**Task to carry out:** How many lines in the listing below contain the word "году"? Reply with the number alone.

**Data shown:**
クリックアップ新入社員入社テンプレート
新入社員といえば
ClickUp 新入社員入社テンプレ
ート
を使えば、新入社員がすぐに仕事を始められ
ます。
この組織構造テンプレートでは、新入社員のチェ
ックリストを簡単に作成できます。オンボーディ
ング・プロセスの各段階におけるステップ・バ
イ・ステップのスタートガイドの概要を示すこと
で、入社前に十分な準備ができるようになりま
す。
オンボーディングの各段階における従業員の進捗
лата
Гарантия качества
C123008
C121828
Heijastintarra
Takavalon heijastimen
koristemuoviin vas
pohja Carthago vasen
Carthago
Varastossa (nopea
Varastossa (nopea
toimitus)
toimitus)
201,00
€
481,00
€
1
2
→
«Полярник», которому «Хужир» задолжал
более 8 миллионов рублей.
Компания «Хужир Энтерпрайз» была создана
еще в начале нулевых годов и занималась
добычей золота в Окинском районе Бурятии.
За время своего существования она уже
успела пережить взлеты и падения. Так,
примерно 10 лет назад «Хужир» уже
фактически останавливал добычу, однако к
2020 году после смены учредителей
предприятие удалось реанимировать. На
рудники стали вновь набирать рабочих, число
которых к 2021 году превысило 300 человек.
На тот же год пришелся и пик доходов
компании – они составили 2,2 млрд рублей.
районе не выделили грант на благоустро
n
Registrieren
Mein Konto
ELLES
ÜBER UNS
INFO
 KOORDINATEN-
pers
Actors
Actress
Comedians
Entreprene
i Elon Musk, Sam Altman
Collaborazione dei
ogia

**Written solution:** 2